Earlier this month, a United Nations (UN) working group open to all member states took the historic and much-needed step of agreeing on expectations for responsible nation-state behavior online. This comes at a critical time, on the backs of two major nation-state attacks – Nobelium and Hafnium – and a wave of attacks targeting health care organizations during the Covid-19 pandemic. While more needs to be done, we should all be encouraged by the UN’s progress and the solidarity taking shape against indiscriminate nation-state attacks that cause widespread harm.
This new consensus was reached via the UN’s Open-Ended Working Group (OEWG) on cybersecurity, which issued its final report after nearly two years of deliberations. This is the first time such a document has been negotiated and agreed upon in a working group open to all 193 UN Member States. Previous UN agreements on cyber-rules were negotiated in comparatively smaller settings – and it has been over five years since these processes had come to an agreement on expectations for responsible behavior online. In the meantime, sophisticated attacks and nation-state conflicts have continued to escalate.
The OEWG also set new precedent for the UN by being more open to input and participation from organizations outside government, including companies like Microsoft. Cyberspace is largely developed and maintained by private organizations, and battlefields online are by no means constrained by physical borders, so private-sector engagement is critical to protecting cyberspace.
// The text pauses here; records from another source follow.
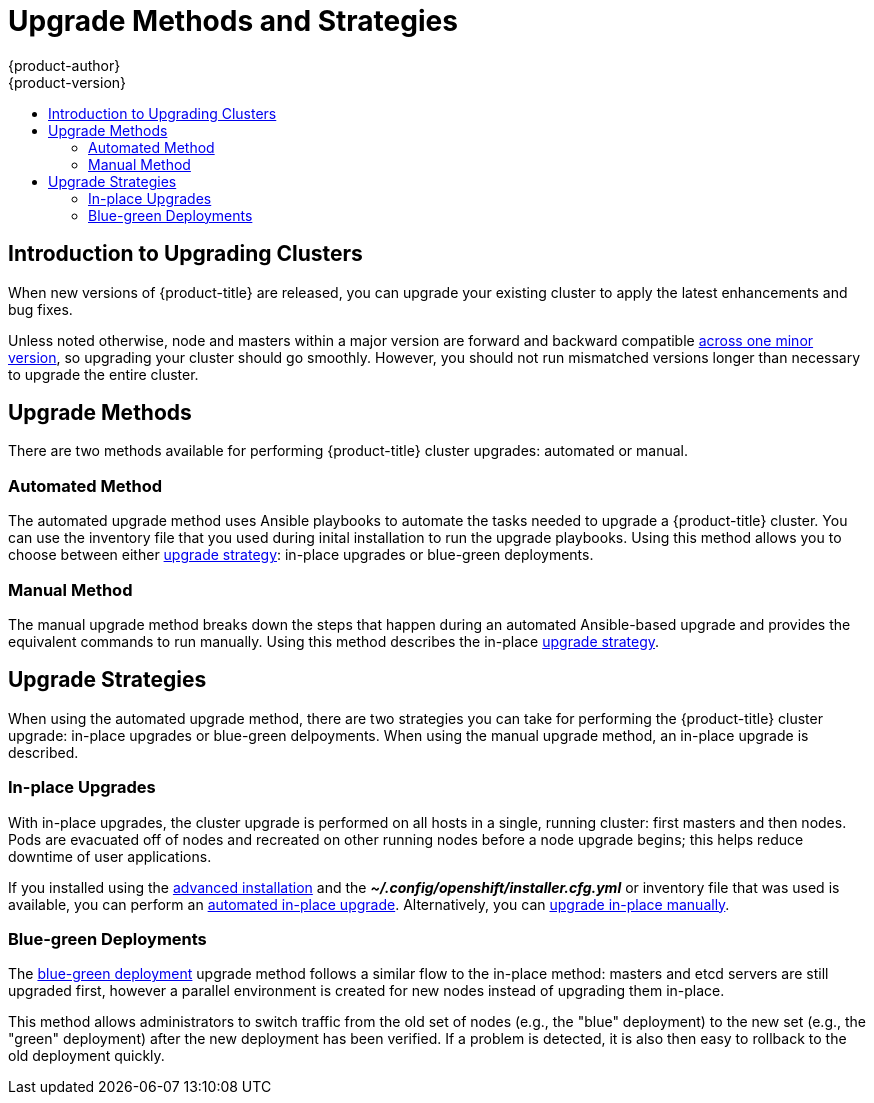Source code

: [[install-config-upgrading-index]]
= Upgrade Methods and Strategies
{product-author}
{product-version}
:data-uri:
:icons:
:experimental:
:toc: macro
:toc-title:
:prewrap!:

toc::[]

[[upgrading-introduction]]
== Introduction to Upgrading Clusters

When new versions of {product-title} are released, you can upgrade your existing
cluster to apply the latest enhancements and bug fixes.
ifdef::openshift-origin[]
For OpenShift Origin, see the
https://github.com/openshift/origin/releases[Releases page] on GitHub to review
the latest changes.
endif::[]
ifdef::openshift-enterprise[]
This includes upgrading from previous minor versions, such as release 3.6 to
3.7, and applying asynchronous errata updates within a minor version (3.7.z
releases). See the xref:../release_notes/ocp_3_7_release_notes.adoc#release-notes-ocp-3-7-release-notes[{product-title} 3.7 Release Notes] to review the latest changes.

[NOTE]
====
Due to the xref:../release_notes/v2_vs_v3.adoc#release-notes-v2-vs-v3[core architectural changes]
between the major versions, OpenShift Enterprise 2 environments cannot be
upgraded to {product-title} 3 and require a fresh installation.
====
endif::[]

Unless noted otherwise, node and masters within a major version are forward and
backward compatible
xref:../upgrading/automated_upgrades.adoc#preparing-for-an-automated-upgrade[across
one minor version], so upgrading your cluster should go smoothly. However, you
should not run mismatched versions longer than necessary to upgrade the entire
cluster.

[[install-config-upgrading-methods]]
== Upgrade Methods

There are two methods available for performing {product-title} cluster upgrades:
automated or manual.

[[install-config-upgrading-methods-automated]]
=== Automated Method

The automated upgrade method uses Ansible playbooks to automate the tasks needed
to upgrade a {product-title} cluster. You can use the inventory file that you
used during inital installation to run the upgrade playbooks. Using this method
allows you to choose between either
xref:install-config-upgrading-strategies[upgrade strategy]: in-place upgrades or
blue-green deployments.

[[install-config-upgrading-methods-manual]]
=== Manual Method

The manual upgrade method breaks down the steps that happen during an automated
Ansible-based upgrade and provides the equivalent commands to run manually. Using this method describes the in-place xref:install-config-upgrading-strategies[upgrade strategy].

[[install-config-upgrading-strategies]]
== Upgrade Strategies

When using the automated upgrade method, there are two strategies you can take
for performing the {product-title} cluster upgrade: in-place upgrades or
blue-green delpoyments. When using the manual upgrade method, an in-place
upgrade is described.

[[install-config-upgrading-strategy-inplace]]
=== In-place Upgrades

With in-place upgrades, the cluster upgrade is performed on all hosts in a
single, running cluster: first masters and then nodes. Pods are evacuated off of
nodes and recreated on other running nodes before a node upgrade begins; this
helps reduce downtime of user applications.

If you installed using the
ifdef::openshift-enterprise[]
xref:../install_config/install/quick_install.adoc#install-config-install-quick-install[quick] or
endif::[]
xref:../install_config/install/advanced_install.adoc#install-config-install-advanced-install[advanced installation]
and the *_~/.config/openshift/installer.cfg.yml_* or inventory file that was
used is available, you can perform an
xref:../upgrading/automated_upgrades.adoc#install-config-upgrading-automated-upgrades[automated in-place upgrade].
Alternatively, you can
xref:../upgrading/manual_upgrades.adoc#install-config-upgrading-manual-upgrades[upgrade in-place manually].

[[install-config-upgrading-strategy-bluegreen]]
=== Blue-green Deployments

The
xref:../upgrading/blue_green_deployments.adoc#upgrading-blue-green-deployments[blue-green deployment] upgrade method follows a similar flow to the in-place method:
masters and etcd servers are still upgraded first, however a parallel
environment is created for new nodes instead of upgrading them in-place.

This method allows administrators to switch traffic from the old set of nodes
(e.g., the "blue" deployment) to the new set (e.g., the "green" deployment)
after the new deployment has been verified. If a problem is detected, it is also
then easy to rollback to the old deployment quickly.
Building on this legacy of multistakeholder participation will be essential to future progress.
While the entire report is a major step forward, three aspects are particularly noteworthy.
First, it elevates and affirms the authority of international law in cyberspace and the set of norms for responsible behavior that were adopted as voluntary standards in 2015. These norms set apart things like critical infrastructure and computer emergency response teams (CERTs) as being off limits to cyberattacks by governments. To this end, the report also encourages states to be transparent and concrete about how they understand these rules apply and what they are doing to implement them.
Second, it recognizes a need to protect healthcare from cyberattacks, including medical services and facilities. Amid the ongoing global pandemic, such attacks have targeted hospitals and health care organizations across the United States and organizations around the world, including Brno University Hospital in the Czech Republic, Paris’s hospital system, the computer systems of Spain’s hospitals, hospitals in Thailand and even international bodies such as the World Health Organization.
Third, it calls on states to protect the information communications technology, or ICT, supply chain. The Nobelium attack against SolarWinds was just the latest example of a supply chain attack with far-reaching consequences that should not be tolerated. By corrupting the software update process, Nobelium put thousands of individuals and organizations at undue risk, and such attacks threaten to undermine public trust and confidence in the update process all vendors use to maintain the security of the digital ecosystem. Similar statements have been made by the UN before, however, so we hope to see further action in the days ahead to uphold this commitment.
Beyond these specific areas, the group also recognized the importance of cybersecurity capacity building as a linchpin for all these commitments. Nations around the world have vastly different capacities and implementing international expectations in cyberspace will require new investments, especially in emerging economies. All this diplomatic work will be for naught if states are unable to follow through on their own commitments and recommendations. Cybersecurity is not zero-sum, and when any one nation is more secure, we all reap the benefits.
While we are encouraged by the OEWG report, there is one place where we urge all UN member states to take more action: human rights. The report regrettably contains only cursory references to human rights and omits any reference to international humanitarian law, both of which should be upheld in cyberspace as they are in the physical domain.
Achieving consensus on this report is indeed an important win for inclusive multilateralism and diplomacy, as well as for cybersecurity, but more work is required in the near-term. We urge states to continue to build on this positive outcome to turn the tide against escalating conflict online by continuing to engage in robust and inclusive dialogues. The French government’s proposed Programme of Action (PoA) is one possible path forward that could consolidate UN cyber deliberations into a single standing process while helping to facilitate and streamline necessary multistakeholder inclusion. We are grateful to the governments that have wrestled with these issues for years, and we at Microsoft will support the next steps required to protect our shared cyberspace.